The seven underground vaults at Jasper Hill Cellars house Vermont's finest aged cheese. Thanks to a weekend I spent at Shelburne Farms called "Pasture To Palate", I and a few others were lead on a private tour of this remarkable (not open to the public) facility in Greensboro, VT. It'simportant to understand how these new caves are supporting small cheese makers around the region that may not otherwise be able reach and succeed in national markets. Aging cheese is a 'value-added' strategy with many benefits. Currently the Cellars is aging six or more different cheeses from small farms.
Inside and out of the vaults you could't miss the strong ammonia smell. Ammonia is a natural by-product of cheese aging. In France they say if you don't tear up from the ammonia the cheese is not ready or it's not a good cave. Hundreds of wheels of cheese are carefully stacked 10 shelves high, row after row. This was very cool to see in person. Shelburne Farms Clothbound Cheddar is made at Shelburne Farms, then aged at the Cellars for more than a year.

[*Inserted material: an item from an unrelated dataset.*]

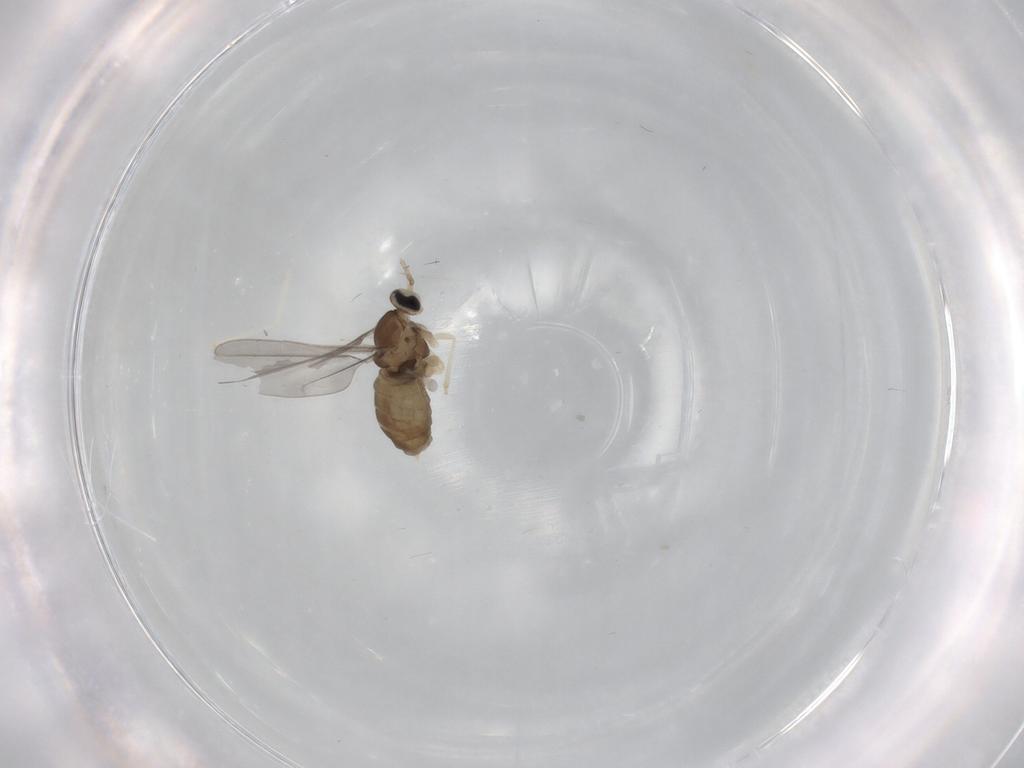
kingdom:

Tasting cheddar right in the cave, straight from a test wheel, was an elegant way to experience cheese straight from the source.
Just larded Shelburne Farms Cheddar. They aging is just beginning.
We tasted a couple different test wheels.
Bayley Hazen Blue Cheese. Fudge-like texture, toasted-nut sweetness, and anise spice character.
All Bayley Hazen is hand spiked. The air awakens the penicillin spores.